2. LR-WTA vs. LR-Twist (Genotypering):

• Verrijking: LR-Twist leverde een ongeveer 70-voudige verrijking van doelgerichte genen (38,5% UMIs vs. 0,5% in LR-WTA).
• Variant Detectie: LR-Twist slaagde erin varianten te detecteren in genen met zeer lage expressie die in LR-WTA volledig gemist werden (bijv. CACNA1H, waar 9-15 varianten werden gevonden in plaats van 0).
• Genotyperingsdiepte: Door de hogere dekking kon LR-Twist een veel groter aantal cellen succesvol genotyperen voor specifieke varianten, wat cruciaal is voor statistische power bij het vergelijken van gemuteerde versus referentiecellen.
• Nadeel: Er was een aanzienlijke "off-target" sequentie (65% van de reads), wat de expressieprofielen kan vertekenen en celtypering onbetrouwbaar maakt als alleen LR-Twist wordt gebruikt.

Belangrijkste Bijdragen

1. Hybride Strategie: De auteurs introduceren een bewezen strategie die de sterktes van twee technologieën combineert: SR-WTA voor robuuste, brede celtypering en LR-Twist voor diepgaande, nauwkeurige variantdetectie in specifieke genen.
2. Snakemake Pipeline: Ze hebben een open-source, modulaire bio-informatica-pipeline ontwikkeld die Illumina FASTQ-bestanden en PacBio BAM-bestanden integreert om expressiematrices en genotyperingsresultaten te genereren.
3. Validatie van LR-Twist: Het artikel toont aan dat Twist-gebaseerde verrijking op het PacBio-platform effectief is voor het detecteren van zeldzame varianten in laag-geëxprimeerde genen, iets wat met standaard lange-read WTA moeilijk is.
4. Kostenefficiëntie: LR-Twist vereist minder sequentie-omvang dan WTA, waardoor multiplexing van meerdere monsters op één SMRT Cell mogelijk is, wat de kosten per monster verlaagt.

Significantie en Conclusie

De studie demonstreert dat een hybride aanpak de beperkingen van individuele sequencing-technologieën overbrugt.

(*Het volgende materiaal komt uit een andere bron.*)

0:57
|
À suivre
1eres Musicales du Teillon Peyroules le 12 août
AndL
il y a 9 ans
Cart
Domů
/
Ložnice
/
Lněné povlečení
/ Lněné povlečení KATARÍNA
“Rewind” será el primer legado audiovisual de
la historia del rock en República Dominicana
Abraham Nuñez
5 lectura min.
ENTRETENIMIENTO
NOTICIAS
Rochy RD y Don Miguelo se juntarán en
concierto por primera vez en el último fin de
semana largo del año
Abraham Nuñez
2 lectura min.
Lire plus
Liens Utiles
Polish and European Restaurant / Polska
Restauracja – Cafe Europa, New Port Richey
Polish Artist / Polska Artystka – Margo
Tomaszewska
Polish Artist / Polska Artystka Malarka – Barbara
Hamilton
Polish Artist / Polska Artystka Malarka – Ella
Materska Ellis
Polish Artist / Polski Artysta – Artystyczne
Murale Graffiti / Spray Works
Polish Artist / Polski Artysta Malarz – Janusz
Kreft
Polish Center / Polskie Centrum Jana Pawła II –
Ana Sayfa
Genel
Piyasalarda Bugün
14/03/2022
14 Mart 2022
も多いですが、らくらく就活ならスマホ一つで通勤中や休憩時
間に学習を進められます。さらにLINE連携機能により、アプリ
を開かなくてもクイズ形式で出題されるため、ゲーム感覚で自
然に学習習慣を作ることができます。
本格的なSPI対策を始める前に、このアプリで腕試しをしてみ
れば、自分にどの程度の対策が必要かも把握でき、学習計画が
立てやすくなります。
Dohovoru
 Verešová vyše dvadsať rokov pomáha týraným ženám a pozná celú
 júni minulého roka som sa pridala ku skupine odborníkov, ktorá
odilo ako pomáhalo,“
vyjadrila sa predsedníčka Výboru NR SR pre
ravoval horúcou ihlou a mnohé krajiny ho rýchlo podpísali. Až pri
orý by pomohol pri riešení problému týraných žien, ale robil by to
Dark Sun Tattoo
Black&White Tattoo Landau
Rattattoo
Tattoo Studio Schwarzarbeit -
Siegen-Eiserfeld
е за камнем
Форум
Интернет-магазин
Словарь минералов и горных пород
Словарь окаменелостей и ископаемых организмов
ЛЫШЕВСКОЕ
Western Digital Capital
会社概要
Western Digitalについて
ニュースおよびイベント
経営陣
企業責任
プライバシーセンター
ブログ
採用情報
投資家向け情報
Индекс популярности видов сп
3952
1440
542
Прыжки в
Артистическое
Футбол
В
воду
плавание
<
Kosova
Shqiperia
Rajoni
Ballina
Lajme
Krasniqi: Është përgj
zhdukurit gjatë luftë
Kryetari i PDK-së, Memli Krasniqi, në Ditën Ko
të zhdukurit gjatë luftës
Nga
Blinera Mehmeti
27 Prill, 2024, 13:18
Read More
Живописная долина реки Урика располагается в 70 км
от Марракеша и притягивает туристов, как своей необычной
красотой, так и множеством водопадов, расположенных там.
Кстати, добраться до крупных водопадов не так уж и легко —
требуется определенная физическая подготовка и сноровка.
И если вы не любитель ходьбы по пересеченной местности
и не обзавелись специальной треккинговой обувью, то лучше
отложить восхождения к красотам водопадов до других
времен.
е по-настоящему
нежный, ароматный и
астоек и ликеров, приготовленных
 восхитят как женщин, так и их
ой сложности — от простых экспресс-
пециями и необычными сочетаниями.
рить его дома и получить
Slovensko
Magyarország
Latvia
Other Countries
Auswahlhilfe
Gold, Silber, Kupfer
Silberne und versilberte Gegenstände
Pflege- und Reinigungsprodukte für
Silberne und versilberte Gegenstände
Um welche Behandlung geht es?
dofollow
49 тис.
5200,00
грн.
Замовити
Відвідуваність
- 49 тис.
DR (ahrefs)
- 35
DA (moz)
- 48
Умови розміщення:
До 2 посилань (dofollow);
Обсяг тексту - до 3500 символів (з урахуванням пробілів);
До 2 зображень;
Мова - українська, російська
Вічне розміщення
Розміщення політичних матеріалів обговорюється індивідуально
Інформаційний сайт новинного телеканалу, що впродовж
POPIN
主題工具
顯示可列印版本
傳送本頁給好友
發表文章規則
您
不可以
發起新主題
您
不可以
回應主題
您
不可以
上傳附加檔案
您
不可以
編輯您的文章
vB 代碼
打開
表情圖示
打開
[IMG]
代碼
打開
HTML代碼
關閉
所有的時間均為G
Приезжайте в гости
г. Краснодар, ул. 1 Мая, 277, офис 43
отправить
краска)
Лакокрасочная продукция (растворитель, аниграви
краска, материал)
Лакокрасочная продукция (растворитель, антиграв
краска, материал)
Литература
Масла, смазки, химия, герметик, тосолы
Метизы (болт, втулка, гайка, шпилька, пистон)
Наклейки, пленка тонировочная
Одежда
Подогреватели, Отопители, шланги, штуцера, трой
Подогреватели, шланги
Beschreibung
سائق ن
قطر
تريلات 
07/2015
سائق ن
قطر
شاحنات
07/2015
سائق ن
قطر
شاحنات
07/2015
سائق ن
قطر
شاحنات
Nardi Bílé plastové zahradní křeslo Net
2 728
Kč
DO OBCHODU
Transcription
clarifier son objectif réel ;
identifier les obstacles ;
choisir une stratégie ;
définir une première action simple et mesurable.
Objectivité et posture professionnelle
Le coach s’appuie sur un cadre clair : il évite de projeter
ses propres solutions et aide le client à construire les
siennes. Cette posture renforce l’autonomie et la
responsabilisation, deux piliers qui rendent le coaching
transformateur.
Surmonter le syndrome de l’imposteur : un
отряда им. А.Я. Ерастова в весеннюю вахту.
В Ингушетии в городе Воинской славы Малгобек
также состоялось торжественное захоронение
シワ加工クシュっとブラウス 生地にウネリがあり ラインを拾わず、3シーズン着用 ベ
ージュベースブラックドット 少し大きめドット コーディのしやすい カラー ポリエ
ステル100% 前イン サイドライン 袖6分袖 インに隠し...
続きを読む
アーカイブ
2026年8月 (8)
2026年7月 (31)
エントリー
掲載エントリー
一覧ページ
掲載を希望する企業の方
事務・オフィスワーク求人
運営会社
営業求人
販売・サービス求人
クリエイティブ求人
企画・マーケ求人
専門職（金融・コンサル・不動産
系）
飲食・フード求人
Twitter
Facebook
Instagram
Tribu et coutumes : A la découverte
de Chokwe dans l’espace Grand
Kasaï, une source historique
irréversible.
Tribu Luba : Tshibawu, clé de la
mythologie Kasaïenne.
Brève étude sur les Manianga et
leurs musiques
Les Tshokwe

Door SR-WTA te gebruiken voor het vaststellen van de cellulaire context en LR-Twist voor het detecteren van mutaties in die specifieke cellen, kunnen onderzoekers nu betrouwbaardere genotype-fenotype associaties maken op enkelscel-niveau.

Dit is van groot belang voor het begrijpen van:

• Hoe genetische variatie (zoals somatische mutaties) de transcriptomische programmas van cellen beïnvloedt.
• Tumorheterogeniteit en de rol van mutaties in ziekteprogressie.
• Het onderzoek naar zeldzame varianten in laag-geëxprimeerde genen die eerder onzichtbaar waren voor scRNA-seq.

De workflow is flexibel en kan worden uitgebreid naar andere biologische processen of ziekte-geassocieerde mutatiehotspots, waardoor het een waardevol instrument wordt voor de functionele genomica.